Jean Canesse, Media365 : publié le dimanche 19 juillet 2026 à 11h50
Le sélectionneur des Three Lions a rendu hommage à son homologue tricolore après le prolifique France - Angleterre (4-6).
C'était la dernière de Didier Deschamps. Samedi à Miami, le sélectionneur des Bleus a conclu une aventure de 14 ans à la tête de l'équipe de France avec un 185e et dernier match frustrant : une deuxième défaite d'affilée, une petite finale de Mondial perdue et une première rencontre, dans tout son mandat, avec six buts encaissés (succès 6-4 de l'Angleterre).
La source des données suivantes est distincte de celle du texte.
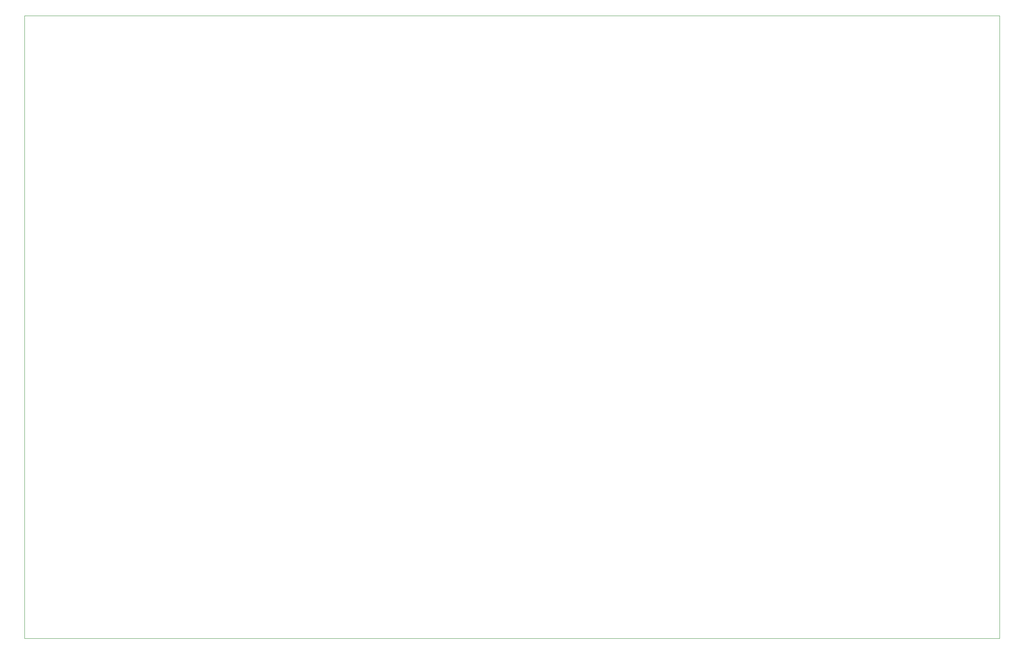
<source format=gbr>
%TF.GenerationSoftware,KiCad,Pcbnew,(5.1.9)-1*%
%TF.CreationDate,2021-11-22T08:04:15-03:00*%
%TF.ProjectId,inversor 1.2,696e7665-7273-46f7-9220-312e322e6b69,rev?*%
%TF.SameCoordinates,Original*%
%TF.FileFunction,Profile,NP*%
%FSLAX46Y46*%
G04 Gerber Fmt 4.6, Leading zero omitted, Abs format (unit mm)*
G04 Created by KiCad (PCBNEW (5.1.9)-1) date 2021-11-22 08:04:15*
%MOMM*%
%LPD*%
G01*
G04 APERTURE LIST*
%TA.AperFunction,Profile*%
%ADD10C,0.100000*%
%TD*%
G04 APERTURE END LIST*
D10*
X38000000Y-155000000D02*
X38000000Y-17000000D01*
X254000000Y-155000000D02*
X38000000Y-155000000D01*
X254000000Y-17000000D02*
X254000000Y-155000000D01*
X38000000Y-17000000D02*
X254000000Y-17000000D01*
M02*

</source>
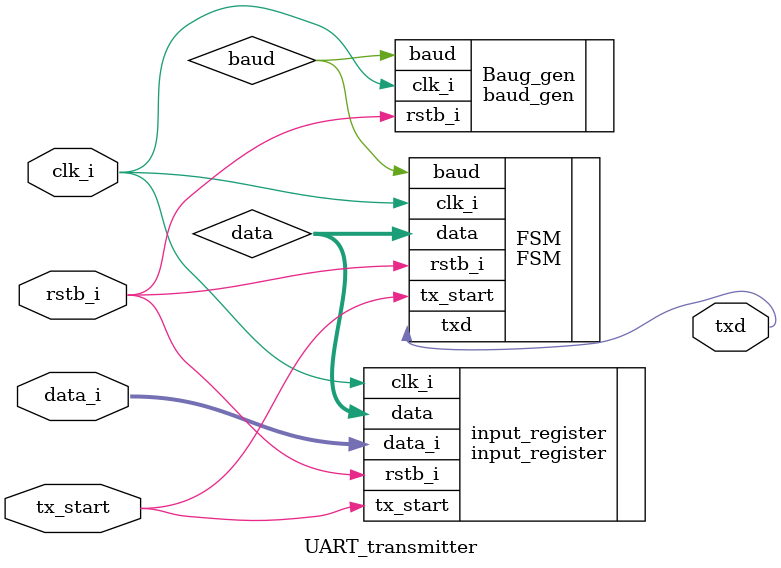
<source format=v>
`timescale 1ns / 1ps


module UART_transmitter(
        input  clk_i,
        input  rstb_i,
        input  [7:0]data_i,
        input  tx_start,
        output  txd
    );
    
    wire [7:0] data;
    wire baud;
        
    baud_gen Baug_gen(
        .clk_i             (clk_i),        
        .baud              (baud),
        .rstb_i            (rstb_i));
   
    input_register input_register (
        .clk_i             (clk_i),       
        .rstb_i            (rstb_i),
        .data              (data),
        .data_i              (data_i),
        .tx_start          (tx_start));
        
    FSM FSM(
        .clk_i             (clk_i),        
        .baud              (baud),
        .rstb_i            (rstb_i),
        .data              (data),
        .tx_start          (tx_start),
        .txd               (txd));
        
        
endmodule

</source>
Le technicien de 57 ans a toutefois vu les hommages se multiplier, avant ou après la rencontre, et Thomas Tuchel ne fut pas en reste.
« Pour Didier Deschamps, je ne peux qu'avoir des mots gentils et faire de grands éloges, a confié le sélectionneur des Three Lions en conférence de presse. Quel joueur, quel gagnant, quelle personnalité, quel entraîneur ! Je pense que, nous tous, avant la demi-finale, étions persuadés que la France serait en finale. Ils sont arrivés avec le statut de favoris et ils ont joué comme les favoris : c'est vraiment impressionnant. »
« La sensation d'avoir été éliminés en phase de poules »
L'entraîneur allemand de 52 ans, dont la carrière de joueur fut plus que modeste, comme l'avait sous-entendu Jude Bellingham en plein Mondial, a brièvement évoqué sa relation avec Didier Deschamps. « Il a toujours été si humble, si amical, si ouvert d'esprit à mon égard, a-t-il confié. Je n'avais jamais côtoyé ce genre de joueur, ni ce genre de personnalité, mais il ne m'a jamais fait sentir cela, pas une seconde, lorsque j'étais entraîneur de Paris et depuis. »
Sélectionneur de l'Angleterre depuis janvier 2025, Thomas Tuchel est par ailleurs revenu sur les critiques dont il a fait l'objet après la demi-finale perdue contre l'Argentine (1-2). « Lors de la conférence de presse d'hier (vendredi), j'avais la sensation qu'on avait été éliminés à l'issue de la phase de groupes. Et 24 heures après, voilà qu'on obtient le meilleur résultat de la sélection depuis 60 ans », a-t-il ironisé, lui qui a aussi maintenu son discours perfectionniste.
« Nous avons bâti quelque chose de très spécial au cours des sept dernières semaines et nous ne transigerons jamais là-dessus, a confié l'ancien entraîneur du PSG. Mais je maintiens mes propos : nous devons proposer un meilleur football, mieux gérer les rencontres sous pression et prendre de meilleures décisions dans ces moments-là. » Après s'être effondrée contre l'Abliceleste mercredi, l'Angleterre a encore vécu une partie compliquée avec les Bleus et ce alors qu'elle menait 4-0 à la pause. Elle aura l'occasion de tester son éventuelle progression, fin septembre en Ligue des nations, contre une Espagne qui sera peut-être alors championne du monde.